> _TEXT BLOCK_:
········
2018-02-15 Thread Sarah R
Hi Everyone,

Quick correction.

The next Research Showcase will be live-streamed this Wednesday, February
21, 2018 at 11:30 AM (PST) *19:30 (UTC).*

Kindly,

Sarah R.

On Thu, Feb 15, 2018 at 10:38 AM, Sarah R  wrote:

> Hi Everyone,
>
> The next Research Showcase will be live-streamed this Wednesday, February
> 21, 2018 at 11:30 AM (PST) 18:30 UTC.
>
> YouTube stream: https://www.youtube.com/watch?v=fpmRWCE7F_I
>
> As usual, you can join the conversation on IRC at #wikimedia-research.
> And, you can watch our past research showcases here
> .
>
> This month's presentation:
>
> *Visual enrichment of collaborative knowledge bases*
>
> By Miriam Redi, Wikimedia Foundation
>
> Images allow us to explain, enrich and complement knowledge without
> language barriers [1]. They can help illustrate the content of an item in a
> language-agnostic way to external data consumers. Images can be extremely
> helpful in multilingual collaborative knowledge bases such as Wikidata.
········
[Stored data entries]

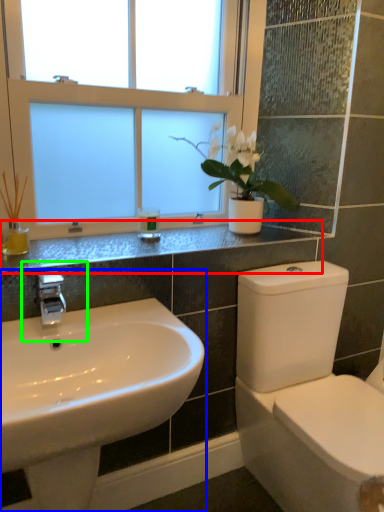
Question: Which object is the closest to the counter top (highlighted by a red box)? Choose among these: sink (highlighted by a blue box) or plumbing fixture (highlighted by a green box).

Choices:
 (A) sink
 (B) plumbing fixture

Answer: (B)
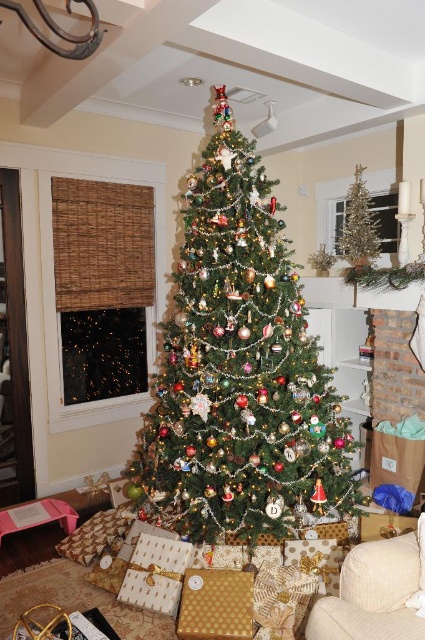
You are planning to place a new gift box next to the gold textured gift at lower center. Given the space available, will the green matte christmas tree at center interfere with the placement?

The green matte christmas tree at center is wider than the gold textured gift at lower center, so placing the new gift box next to the gold textured gift at lower center may be possible as the tree is wider but positioned centrally, allowing space around its base for the gift.

You are a guest at a Christmas party and see the gold textured gift at lower center and the gold textured tree at center. Which one is taller?

The gold textured tree at center is taller than the gold textured gift at lower center.

You are sitting in the beige fabric armchair at lower right and want to reach the gold textured gift at lower center. Is the gift directly under your seat?

Yes, the beige fabric armchair at lower right is positioned over the gold textured gift at lower center, so the gift is directly under your seat.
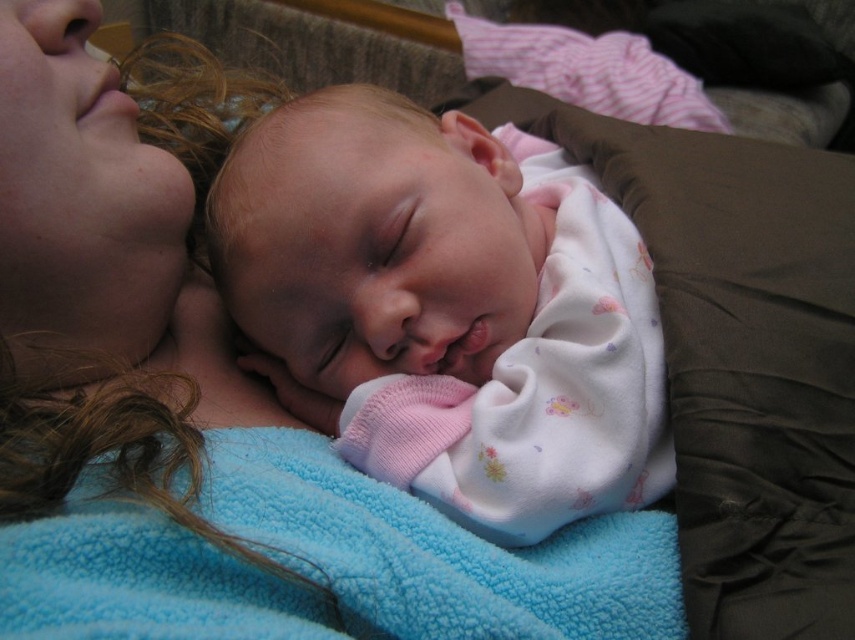
Question: Can you confirm if pink cotton baby at center is positioned above soft blue fleece blanket at upper left?

Choices:
 (A) no
 (B) yes

Answer: (A)

Question: Estimate the real-world distances between objects in this image. Which object is closer to the pink cotton baby at center?

Choices:
 (A) blue fleece blanket at center
 (B) soft blue fleece blanket at upper left

Answer: (A)

Question: Considering the relative positions of pink cotton baby at center and blue fleece blanket at center in the image provided, where is pink cotton baby at center located with respect to blue fleece blanket at center?

Choices:
 (A) left
 (B) right

Answer: (B)

Question: Which point is farther from the camera taking this photo?

Choices:
 (A) (x=329, y=220)
 (B) (x=673, y=536)
 (C) (x=93, y=140)

Answer: (C)

Question: Which of the following is the closest to the observer?

Choices:
 (A) (195, 605)
 (B) (63, 497)

Answer: (A)

Question: Does soft blue fleece blanket at upper left have a greater width compared to blue fleece blanket at center?

Choices:
 (A) yes
 (B) no

Answer: (B)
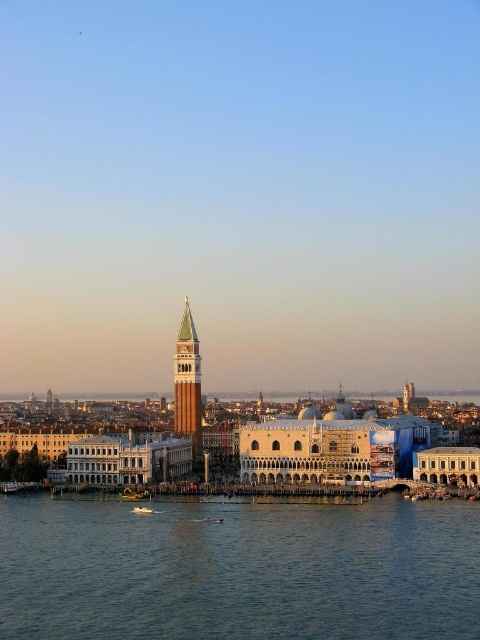
You are standing in Venice and want to take a photo of both the Campanile di San Marco and the Doge Palace. You notice two points marked in the scene. One is at point (235, 556) and the other at point (175, 356). Which point should you stand closer to in order to ensure both landmarks are in your frame?

You should stand closer to point (235, 556) because it is closer to the camera, allowing both landmarks to be in frame.

You are a tourist in Venice and want to take a photo of both the green glass bell tower at center and the white glossy boat at lower center. Based on their positions, which object should you place on the left side of your photo to include both in the frame?

To include both the green glass bell tower at center and the white glossy boat at lower center in your photo, you should place the green glass bell tower at center on the left side of your photo since it is already positioned on the left side of the white glossy boat at lower center in the scene.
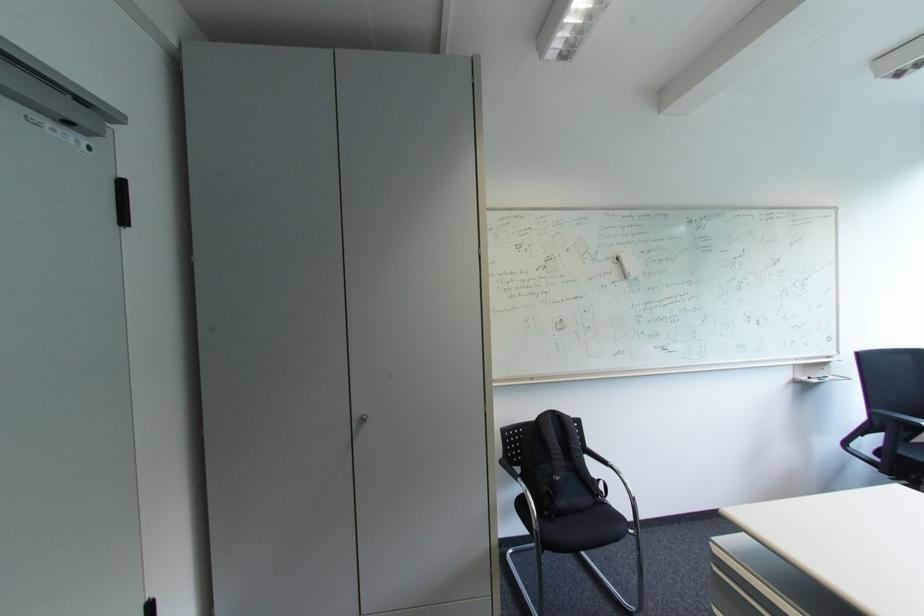
Which object does [556,466] point to?

This point indicates the black backpack.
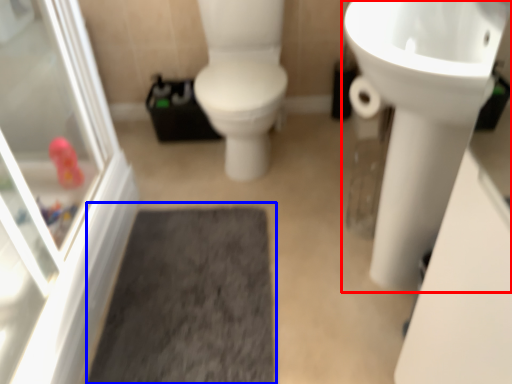
Question: Which object appears farthest to the camera in this image, sink (highlighted by a red box) or bath mat (highlighted by a blue box)?

Choices:
 (A) sink
 (B) bath mat

Answer: (B)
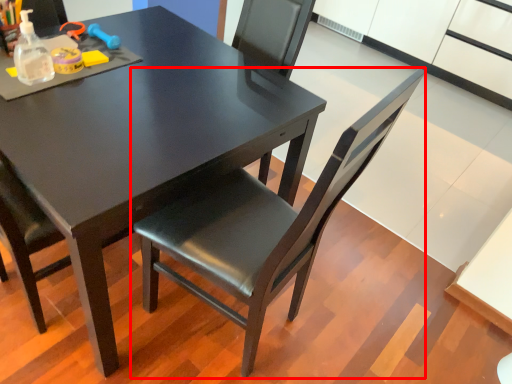
Question: From the image's perspective, where is chair (annotated by the red box) located relative to table?

Choices:
 (A) below
 (B) above

Answer: (A)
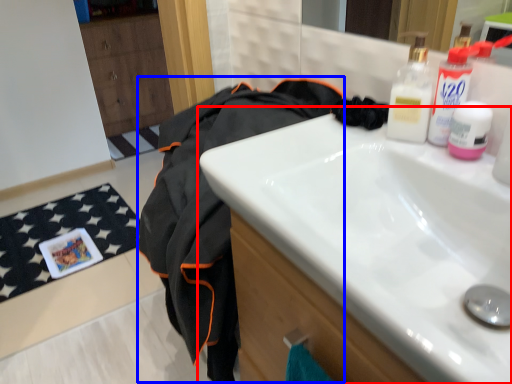
Question: Which object appears farthest to the camera in this image, sink (highlighted by a red box) or clothing (highlighted by a blue box)?

Choices:
 (A) sink
 (B) clothing

Answer: (B)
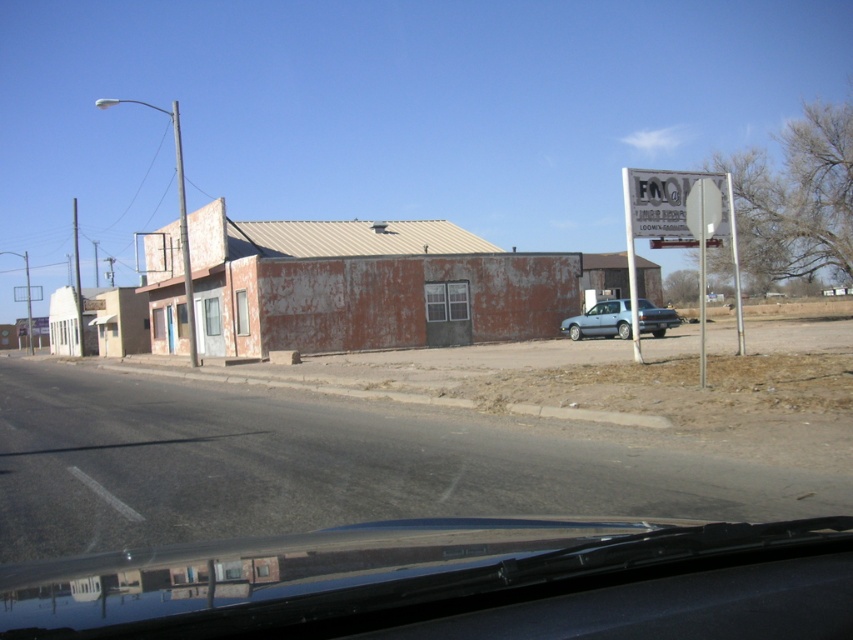
You are driving a car and want to check both the transparent glass windshield at center and the white plastic sign at right. Since you need to know which one is wider, can you determine this without measuring them?

The transparent glass windshield at center is narrower than the white plastic sign at right because its width is less than the sign.

You are a passenger in the car and want to read the white plastic sign at upper right. Can you see it clearly through the transparent glass windshield at center?

The transparent glass windshield at center is positioned under the white plastic sign at upper right, so the windshield is below the sign. Since the windshield is transparent, you should be able to see the white plastic sign at upper right clearly through it.

You are driving a car and see the white plastic sign at upper right at point [668,202]. Is there any building closer to you than the white plastic sign at upper right?

The white plastic sign at upper right is located at point [668,202], which is the closest object to the viewer in this scene. Therefore, there are no buildings closer to you than the white plastic sign at upper right.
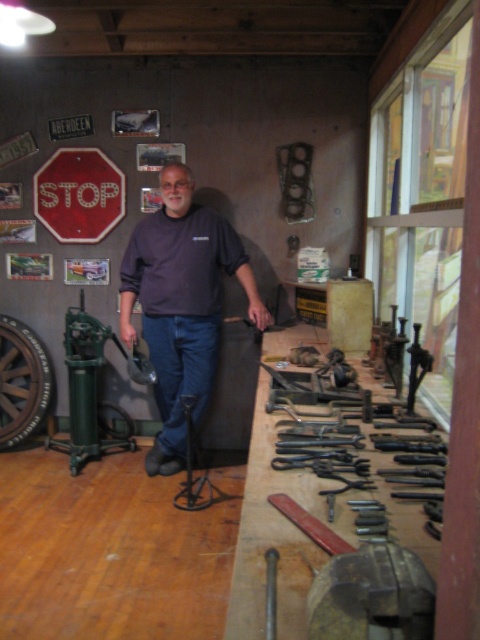
Who is positioned more to the right, red matte stop sign at center or metallic flat at center?

metallic flat at center is more to the right.

Is red matte stop sign at center thinner than metallic flat at center?

No, red matte stop sign at center is not thinner than metallic flat at center.

Does point (59, 173) come farther from viewer compared to point (275, 612)?

Yes, point (59, 173) is farther from viewer.

Locate an element on the screen. The image size is (480, 640). red matte stop sign at center is located at coordinates (79, 195).

Between dark blue shirt at center and green metal pump at left, which one is positioned lower?

green metal pump at left

Between dark blue shirt at center and green metal pump at left, which one appears on the right side from the viewer's perspective?

dark blue shirt at center

Between point (183, 284) and point (90, 445), which one is positioned in front?

Point (183, 284) is more forward.

Find the location of a particular element. This screenshot has width=480, height=640. dark blue shirt at center is located at coordinates (181, 305).

How far apart are red matte stop sign at center and green metal pump at left?

32.92 inches

Does red matte stop sign at center have a lesser width compared to green metal pump at left?

No.

Which is in front, point (60, 221) or point (148, 381)?

Point (148, 381) is more forward.

Where is `red matte stop sign at center`? The height and width of the screenshot is (640, 480). red matte stop sign at center is located at coordinates (79, 195).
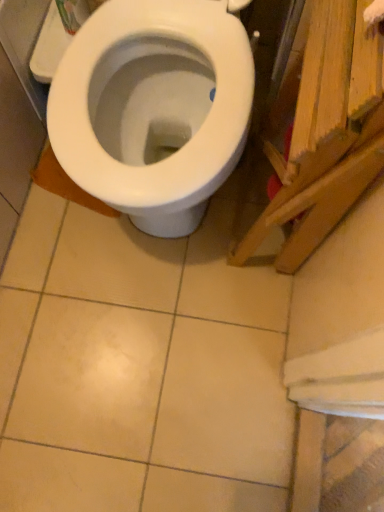
Question: Could you tell me if wooden plank at right is facing white glossy bidet at center?

Choices:
 (A) no
 (B) yes

Answer: (A)

Question: From the image's perspective, would you say wooden plank at right is positioned over white glossy bidet at center?

Choices:
 (A) no
 (B) yes

Answer: (A)

Question: Can you confirm if wooden plank at right is bigger than white glossy bidet at center?

Choices:
 (A) yes
 (B) no

Answer: (B)

Question: Is wooden plank at right taller than white glossy bidet at center?

Choices:
 (A) yes
 (B) no

Answer: (A)

Question: Would you say wooden plank at right contains white glossy bidet at center?

Choices:
 (A) yes
 (B) no

Answer: (B)

Question: Can you confirm if wooden plank at right is thinner than white glossy bidet at center?

Choices:
 (A) no
 (B) yes

Answer: (B)

Question: Considering the relative sizes of white glossy bidet at center and wooden plank at right in the image provided, is white glossy bidet at center taller than wooden plank at right?

Choices:
 (A) no
 (B) yes

Answer: (A)

Question: Would you say white glossy bidet at center contains wooden plank at right?

Choices:
 (A) no
 (B) yes

Answer: (A)

Question: Could you tell me if white glossy bidet at center is facing wooden plank at right?

Choices:
 (A) yes
 (B) no

Answer: (B)

Question: Can you confirm if white glossy bidet at center is positioned to the left of wooden plank at right?

Choices:
 (A) no
 (B) yes

Answer: (B)

Question: Considering the relative positions of white glossy bidet at center and wooden plank at right in the image provided, is white glossy bidet at center to the right of wooden plank at right from the viewer's perspective?

Choices:
 (A) no
 (B) yes

Answer: (A)

Question: From the image's perspective, is white glossy bidet at center on wooden plank at right?

Choices:
 (A) yes
 (B) no

Answer: (A)

Question: Based on their positions, is white glossy bidet at center located to the left or right of wooden plank at right?

Choices:
 (A) left
 (B) right

Answer: (A)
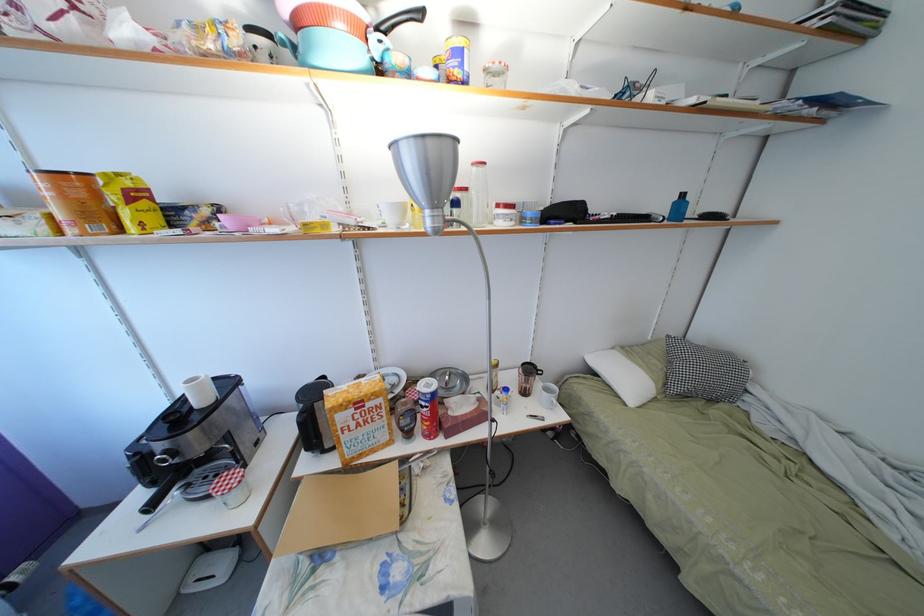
········
> _TASK INSTRUCTIONS_:
(1) Answer these questions about the showcase announcement:
(a) In the correction, what UTC time is given for the live stream?
(b) On which IRC channel can viewers join the conversation?
(c) Who is giving this month's presentation, and with what organization?
(2) Copy the listing's lines exactly, from the line with "Question: Considering the relative positions of pink" to the line with "Question: Which point", including both.

> _RESULTS FOR THE EXERCISE_:
(1)
(a) 19:30 (UTC)
(b) #wikimedia-research
(c) Miriam Redi, Wikimedia Foundation

(2)
Question: Considering the relative positions of pink cotton baby at center and blue fleece blanket at center in the image provided, where is pink cotton baby at center located with respect to blue fleece blanket at center?

Choices:
 (A) left
 (B) right

Answer: (B)

Question: Which point is farther from the camera taking this photo?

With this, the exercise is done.